Tugas yang Diminta:
**1.** Tuliskan ulang bagian teks tentang kehidupan pers, mulai dari "Pembatasan-pembatasan redaksionil agaknya" sampai dengan "UUP Pokok Pers.", termasuk kedua bagian itu.
**2.** Menurut teks tentang kehidupan pers, berapa kira-kira jumlah oplaag koran kita saat ini?

Ada kecenderungan yang masih memerlukan penelitian, terjadi kejenuhan dalam membaca koran. Seorang ibu rumah tangga mengatakan ia hanya tertarik membaca berita-berita ringan, berita-berita hiburan dan kecelakaan serta kriminalitas sebab, katanya, berita-berita lain dianggap tidak menarik.

Ini dapat dibuktikan bahwa harapan Unesco sebuah koran dapat dibaca oleh sepuluh penduduk belum pernah tercapai dan kini jumlah oplaag koran kita masih sekitar 3 juta. Bila harapan lembaga PBB itu akan tercapai berarti oplaag tersebut sudah harus puluhan juta.

Pembatasan-pembatasan redaksionil agaknya dapat dicatat masih tetap pada keinginan Pemerintah agar bersama-sama dengan pers menjaga kestabilan di berbagai bidang. Keinginan ini disampaikan dengan “telepon” dan “himbauan” serta “off the record” tapi dalam forum-forum resmi muncul pernyataan-pernyataan yang bertentangan dari keinginan itu.

Kehidupan pers menjadi “tidak bebas” tetapi “bertanggungjawab” terhadap keinginan “telepon”. Ia berdiri di tengah hak masyarakat untuk memperoleh indormasi di tengah keberadaan dirinya yang tidak punya kekuatan apa-apa. Alasan untuk menyebut ketidak adaan kekuatan itu antara lain ialah belum disempurnakannya UUP Pokok Pers.

Seorang pimpinan beberapa kali dalam tahun ini, sama seperti tahun sebelumnya, mengingatkan wartawan-wartawan dan redaktur-redakturnya untuk tidak terlalu berani, tetapi lebih memikirkan segi “survive” dari pada mementingkah hak pembacanya. Bila anda dibreidel, belum tentu barisan yang mengantar mayat koran anda ke pekuburan akan cukup panjang, katanya.

Ia bukanlah suatu apologi untuk pembaca, hanya sebuah cermin keadaan bahwa apa yang dapat terbaca tahun ini merupakan usaha maksimal yang dapat diusahakan sementara pers di negeri kita. Lantas warna apa yang harus diberikan terhadap situasi seperti ini. Warna melankoliskah, seperti “lesu”, “kurang darah” atau “pucat”?

Data Masukan:
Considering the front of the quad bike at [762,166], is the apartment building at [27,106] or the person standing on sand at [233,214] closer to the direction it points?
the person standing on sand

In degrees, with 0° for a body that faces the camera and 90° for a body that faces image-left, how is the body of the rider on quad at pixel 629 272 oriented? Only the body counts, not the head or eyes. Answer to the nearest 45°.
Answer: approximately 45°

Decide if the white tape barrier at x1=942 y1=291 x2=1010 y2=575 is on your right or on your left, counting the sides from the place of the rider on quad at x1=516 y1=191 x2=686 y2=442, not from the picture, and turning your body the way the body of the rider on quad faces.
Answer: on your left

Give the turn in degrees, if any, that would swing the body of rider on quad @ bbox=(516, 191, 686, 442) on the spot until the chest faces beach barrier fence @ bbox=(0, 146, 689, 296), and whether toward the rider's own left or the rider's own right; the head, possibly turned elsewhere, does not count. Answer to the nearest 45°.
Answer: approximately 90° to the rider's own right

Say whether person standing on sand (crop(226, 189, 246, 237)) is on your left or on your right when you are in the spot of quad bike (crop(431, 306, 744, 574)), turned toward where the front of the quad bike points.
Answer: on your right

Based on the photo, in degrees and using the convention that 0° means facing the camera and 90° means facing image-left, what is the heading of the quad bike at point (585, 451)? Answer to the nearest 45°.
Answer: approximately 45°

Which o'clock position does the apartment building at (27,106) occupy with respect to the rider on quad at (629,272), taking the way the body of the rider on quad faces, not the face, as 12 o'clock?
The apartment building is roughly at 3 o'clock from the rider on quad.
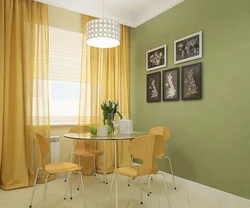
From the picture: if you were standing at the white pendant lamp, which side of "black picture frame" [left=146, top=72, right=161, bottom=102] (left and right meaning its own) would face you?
front

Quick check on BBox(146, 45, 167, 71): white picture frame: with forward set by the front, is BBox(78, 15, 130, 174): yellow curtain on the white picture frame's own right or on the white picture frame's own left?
on the white picture frame's own right

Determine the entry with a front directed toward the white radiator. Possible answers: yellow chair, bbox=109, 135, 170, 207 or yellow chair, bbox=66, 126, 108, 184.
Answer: yellow chair, bbox=109, 135, 170, 207

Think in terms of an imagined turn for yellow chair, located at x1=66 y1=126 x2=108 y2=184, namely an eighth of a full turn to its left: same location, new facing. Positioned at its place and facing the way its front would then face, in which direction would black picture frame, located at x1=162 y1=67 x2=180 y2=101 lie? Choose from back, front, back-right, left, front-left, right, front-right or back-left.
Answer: front

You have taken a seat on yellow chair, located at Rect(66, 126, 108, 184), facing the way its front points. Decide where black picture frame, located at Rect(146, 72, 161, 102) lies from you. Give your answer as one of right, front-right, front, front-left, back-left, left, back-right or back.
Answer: front-left

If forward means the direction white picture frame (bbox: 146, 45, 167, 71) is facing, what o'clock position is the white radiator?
The white radiator is roughly at 1 o'clock from the white picture frame.

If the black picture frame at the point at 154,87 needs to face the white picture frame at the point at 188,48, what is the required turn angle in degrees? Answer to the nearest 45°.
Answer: approximately 90° to its left

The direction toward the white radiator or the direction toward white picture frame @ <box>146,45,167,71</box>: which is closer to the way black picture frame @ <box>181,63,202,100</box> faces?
the white radiator

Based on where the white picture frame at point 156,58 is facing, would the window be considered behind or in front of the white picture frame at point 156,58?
in front

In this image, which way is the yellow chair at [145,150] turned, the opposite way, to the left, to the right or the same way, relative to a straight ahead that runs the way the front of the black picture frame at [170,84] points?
to the right

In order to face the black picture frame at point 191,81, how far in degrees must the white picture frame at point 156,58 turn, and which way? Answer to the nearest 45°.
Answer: approximately 90° to its left

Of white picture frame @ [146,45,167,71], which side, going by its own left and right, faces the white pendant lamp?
front

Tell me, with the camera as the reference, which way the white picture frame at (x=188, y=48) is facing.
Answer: facing the viewer and to the left of the viewer

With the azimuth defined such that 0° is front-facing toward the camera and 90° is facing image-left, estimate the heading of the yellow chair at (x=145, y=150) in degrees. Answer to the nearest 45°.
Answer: approximately 135°
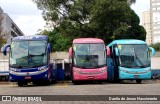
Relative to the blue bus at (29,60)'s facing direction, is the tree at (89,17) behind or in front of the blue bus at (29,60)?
behind

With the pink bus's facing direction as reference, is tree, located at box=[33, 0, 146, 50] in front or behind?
behind

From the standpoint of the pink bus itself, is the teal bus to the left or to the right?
on its left

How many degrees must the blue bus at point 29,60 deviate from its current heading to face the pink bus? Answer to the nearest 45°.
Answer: approximately 90° to its left

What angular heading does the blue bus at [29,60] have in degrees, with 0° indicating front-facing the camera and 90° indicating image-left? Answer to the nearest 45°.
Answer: approximately 0°

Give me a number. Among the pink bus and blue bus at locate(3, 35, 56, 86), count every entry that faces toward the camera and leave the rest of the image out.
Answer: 2
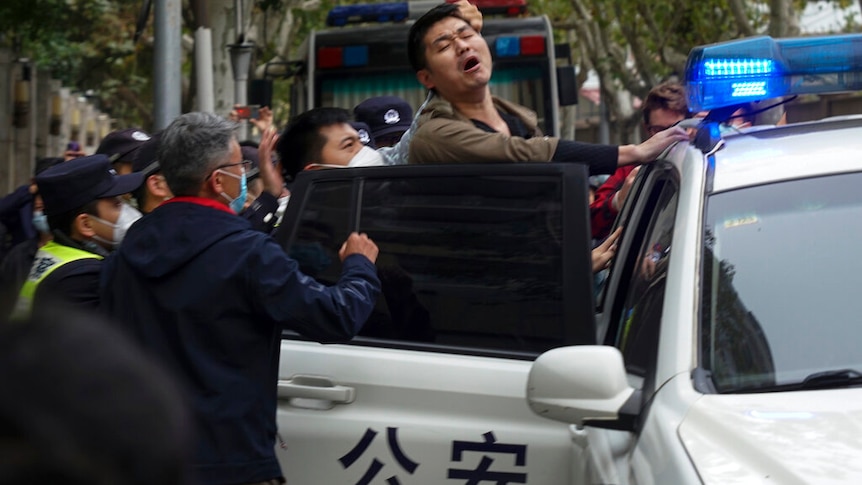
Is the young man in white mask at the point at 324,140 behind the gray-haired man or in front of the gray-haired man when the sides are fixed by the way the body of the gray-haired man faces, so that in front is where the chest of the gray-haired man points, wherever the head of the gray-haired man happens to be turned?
in front

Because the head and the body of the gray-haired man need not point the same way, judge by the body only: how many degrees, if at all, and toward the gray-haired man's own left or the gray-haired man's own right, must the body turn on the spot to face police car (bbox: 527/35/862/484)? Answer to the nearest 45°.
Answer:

Jawaban per Tugas:
**1.**
Pembatasan-pembatasan redaksionil agaknya dapat dicatat masih tetap pada keinginan Pemerintah agar bersama-sama dengan pers menjaga kestabilan di berbagai bidang. Keinginan ini disampaikan dengan “telepon” dan “himbauan” serta “off the record” tapi dalam forum-forum resmi muncul pernyataan-pernyataan yang bertentangan dari keinginan itu.

Kehidupan pers menjadi “tidak bebas” tetapi “bertanggungjawab” terhadap keinginan “telepon”. Ia berdiri di tengah hak masyarakat untuk memperoleh indormasi di tengah keberadaan dirinya yang tidak punya kekuatan apa-apa. Alasan untuk menyebut ketidak adaan kekuatan itu antara lain ialah belum disempurnakannya UUP Pokok Pers.

**2.** Sekitar 3 juta.